● **WORK INSTRUCTIONS**: What follows is a set of records; repeat all of them exactly.

-- Opening Marker --

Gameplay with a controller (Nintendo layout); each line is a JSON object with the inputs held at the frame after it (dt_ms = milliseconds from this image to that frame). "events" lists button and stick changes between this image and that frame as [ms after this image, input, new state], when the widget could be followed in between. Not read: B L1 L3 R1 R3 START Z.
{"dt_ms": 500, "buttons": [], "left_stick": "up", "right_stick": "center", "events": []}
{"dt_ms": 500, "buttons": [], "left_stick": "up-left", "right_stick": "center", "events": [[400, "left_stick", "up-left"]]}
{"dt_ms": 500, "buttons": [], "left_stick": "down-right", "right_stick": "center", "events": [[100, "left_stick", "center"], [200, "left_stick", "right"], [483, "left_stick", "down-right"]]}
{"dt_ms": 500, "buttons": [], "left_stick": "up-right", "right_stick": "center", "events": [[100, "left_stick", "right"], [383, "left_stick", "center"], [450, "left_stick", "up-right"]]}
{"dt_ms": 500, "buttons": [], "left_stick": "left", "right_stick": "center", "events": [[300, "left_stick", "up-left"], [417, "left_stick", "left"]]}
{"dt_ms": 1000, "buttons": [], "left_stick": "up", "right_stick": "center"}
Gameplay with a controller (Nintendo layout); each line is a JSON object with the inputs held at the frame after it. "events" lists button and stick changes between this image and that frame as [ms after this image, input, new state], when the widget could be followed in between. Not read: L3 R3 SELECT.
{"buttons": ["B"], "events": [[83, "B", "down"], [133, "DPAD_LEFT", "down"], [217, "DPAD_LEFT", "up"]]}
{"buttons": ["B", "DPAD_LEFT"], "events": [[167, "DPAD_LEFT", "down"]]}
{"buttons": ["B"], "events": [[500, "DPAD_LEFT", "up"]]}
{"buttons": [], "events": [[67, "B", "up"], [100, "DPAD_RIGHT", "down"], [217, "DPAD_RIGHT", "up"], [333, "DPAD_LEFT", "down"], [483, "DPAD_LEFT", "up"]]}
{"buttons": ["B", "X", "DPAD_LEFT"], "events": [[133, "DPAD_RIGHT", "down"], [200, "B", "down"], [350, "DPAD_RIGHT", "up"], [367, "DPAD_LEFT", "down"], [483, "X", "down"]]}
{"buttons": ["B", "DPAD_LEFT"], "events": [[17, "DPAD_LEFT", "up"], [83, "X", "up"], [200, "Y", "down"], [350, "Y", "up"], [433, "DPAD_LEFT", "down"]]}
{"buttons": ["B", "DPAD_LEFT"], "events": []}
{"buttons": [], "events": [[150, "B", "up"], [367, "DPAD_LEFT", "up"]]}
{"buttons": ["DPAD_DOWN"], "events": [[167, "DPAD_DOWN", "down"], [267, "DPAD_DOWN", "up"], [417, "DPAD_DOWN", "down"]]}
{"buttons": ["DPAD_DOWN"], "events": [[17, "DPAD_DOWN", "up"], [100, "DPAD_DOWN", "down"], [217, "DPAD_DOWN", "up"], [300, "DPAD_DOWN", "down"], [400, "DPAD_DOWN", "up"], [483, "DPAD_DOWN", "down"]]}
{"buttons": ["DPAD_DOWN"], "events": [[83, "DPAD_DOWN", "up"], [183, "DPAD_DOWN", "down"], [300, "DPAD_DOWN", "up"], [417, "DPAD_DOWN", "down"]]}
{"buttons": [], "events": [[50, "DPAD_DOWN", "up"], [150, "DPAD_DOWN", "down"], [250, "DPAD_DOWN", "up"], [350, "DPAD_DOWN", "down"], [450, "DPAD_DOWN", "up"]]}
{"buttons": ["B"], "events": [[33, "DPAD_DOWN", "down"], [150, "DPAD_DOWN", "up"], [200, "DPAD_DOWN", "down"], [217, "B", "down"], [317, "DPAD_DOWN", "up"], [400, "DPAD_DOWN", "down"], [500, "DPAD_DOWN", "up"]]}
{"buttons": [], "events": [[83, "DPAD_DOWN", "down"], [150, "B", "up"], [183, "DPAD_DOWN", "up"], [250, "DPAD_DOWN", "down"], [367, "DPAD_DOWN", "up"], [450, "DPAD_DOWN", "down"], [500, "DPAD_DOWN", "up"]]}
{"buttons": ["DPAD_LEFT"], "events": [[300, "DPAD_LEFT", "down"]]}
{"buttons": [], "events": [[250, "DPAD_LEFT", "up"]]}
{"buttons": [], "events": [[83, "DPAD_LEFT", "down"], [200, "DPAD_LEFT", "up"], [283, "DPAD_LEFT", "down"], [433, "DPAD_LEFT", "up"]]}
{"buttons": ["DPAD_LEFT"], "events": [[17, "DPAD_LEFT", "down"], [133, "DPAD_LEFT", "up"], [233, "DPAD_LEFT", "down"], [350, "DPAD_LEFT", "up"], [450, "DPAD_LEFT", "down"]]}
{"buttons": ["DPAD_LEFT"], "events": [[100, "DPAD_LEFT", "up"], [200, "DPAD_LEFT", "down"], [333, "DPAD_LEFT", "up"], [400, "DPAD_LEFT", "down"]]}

-- Closing Marker --

● **SOLUTION**:
Gameplay with a controller (Nintendo layout); each line is a JSON object with the inputs held at the frame after it (dt_ms = milliseconds from this image to that frame). "events" lists button and stick changes between this image and that frame as [ms after this image, input, new state], when the widget could be followed in between. Not read: B L1 L3 R1 R3 START Z.
{"dt_ms": 500, "buttons": [], "left_stick": "up", "right_stick": "center", "events": []}
{"dt_ms": 500, "buttons": [], "left_stick": "up-left", "right_stick": "center", "events": [[400, "left_stick", "up-left"]]}
{"dt_ms": 500, "buttons": [], "left_stick": "down-right", "right_stick": "center", "events": [[100, "left_stick", "center"], [200, "left_stick", "right"], [483, "left_stick", "down-right"]]}
{"dt_ms": 500, "buttons": [], "left_stick": "up-right", "right_stick": "center", "events": [[100, "left_stick", "right"], [383, "left_stick", "center"], [450, "left_stick", "up-right"]]}
{"dt_ms": 500, "buttons": [], "left_stick": "left", "right_stick": "center", "events": [[300, "left_stick", "up-left"], [417, "left_stick", "left"]]}
{"dt_ms": 1000, "buttons": [], "left_stick": "up", "right_stick": "center"}
Gameplay with a controller (Nintendo layout); each line is a JSON object with the inputs held at the frame after it. "events" lists button and stick changes between this image and that frame as [ms after this image, input, new state], when the widget could be followed in between. Not read: L3 R3 SELECT.
{"buttons": ["B"], "events": [[83, "B", "down"], [133, "DPAD_LEFT", "down"], [217, "DPAD_LEFT", "up"]]}
{"buttons": ["B", "DPAD_LEFT"], "events": [[167, "DPAD_LEFT", "down"]]}
{"buttons": ["B"], "events": [[500, "DPAD_LEFT", "up"]]}
{"buttons": [], "events": [[67, "B", "up"], [100, "DPAD_RIGHT", "down"], [217, "DPAD_RIGHT", "up"], [333, "DPAD_LEFT", "down"], [483, "DPAD_LEFT", "up"]]}
{"buttons": ["B", "X", "DPAD_LEFT"], "events": [[133, "DPAD_RIGHT", "down"], [200, "B", "down"], [350, "DPAD_RIGHT", "up"], [367, "DPAD_LEFT", "down"], [483, "X", "down"]]}
{"buttons": ["B", "DPAD_LEFT"], "events": [[17, "DPAD_LEFT", "up"], [83, "X", "up"], [200, "Y", "down"], [350, "Y", "up"], [433, "DPAD_LEFT", "down"]]}
{"buttons": ["B", "DPAD_LEFT"], "events": []}
{"buttons": [], "events": [[150, "B", "up"], [367, "DPAD_LEFT", "up"]]}
{"buttons": ["DPAD_DOWN"], "events": [[167, "DPAD_DOWN", "down"], [267, "DPAD_DOWN", "up"], [417, "DPAD_DOWN", "down"]]}
{"buttons": ["DPAD_DOWN"], "events": [[17, "DPAD_DOWN", "up"], [100, "DPAD_DOWN", "down"], [217, "DPAD_DOWN", "up"], [300, "DPAD_DOWN", "down"], [400, "DPAD_DOWN", "up"], [483, "DPAD_DOWN", "down"]]}
{"buttons": ["DPAD_DOWN"], "events": [[83, "DPAD_DOWN", "up"], [183, "DPAD_DOWN", "down"], [300, "DPAD_DOWN", "up"], [417, "DPAD_DOWN", "down"]]}
{"buttons": [], "events": [[50, "DPAD_DOWN", "up"], [150, "DPAD_DOWN", "down"], [250, "DPAD_DOWN", "up"], [350, "DPAD_DOWN", "down"], [450, "DPAD_DOWN", "up"]]}
{"buttons": ["B"], "events": [[33, "DPAD_DOWN", "down"], [150, "DPAD_DOWN", "up"], [200, "DPAD_DOWN", "down"], [217, "B", "down"], [317, "DPAD_DOWN", "up"], [400, "DPAD_DOWN", "down"], [500, "DPAD_DOWN", "up"]]}
{"buttons": [], "events": [[83, "DPAD_DOWN", "down"], [150, "B", "up"], [183, "DPAD_DOWN", "up"], [250, "DPAD_DOWN", "down"], [367, "DPAD_DOWN", "up"], [450, "DPAD_DOWN", "down"], [500, "DPAD_DOWN", "up"]]}
{"buttons": ["DPAD_LEFT"], "events": [[300, "DPAD_LEFT", "down"]]}
{"buttons": [], "events": [[250, "DPAD_LEFT", "up"]]}
{"buttons": [], "events": [[83, "DPAD_LEFT", "down"], [200, "DPAD_LEFT", "up"], [283, "DPAD_LEFT", "down"], [433, "DPAD_LEFT", "up"]]}
{"buttons": ["DPAD_LEFT"], "events": [[17, "DPAD_LEFT", "down"], [133, "DPAD_LEFT", "up"], [233, "DPAD_LEFT", "down"], [350, "DPAD_LEFT", "up"], [450, "DPAD_LEFT", "down"]]}
{"buttons": ["DPAD_LEFT"], "events": [[100, "DPAD_LEFT", "up"], [200, "DPAD_LEFT", "down"], [333, "DPAD_LEFT", "up"], [400, "DPAD_LEFT", "down"]]}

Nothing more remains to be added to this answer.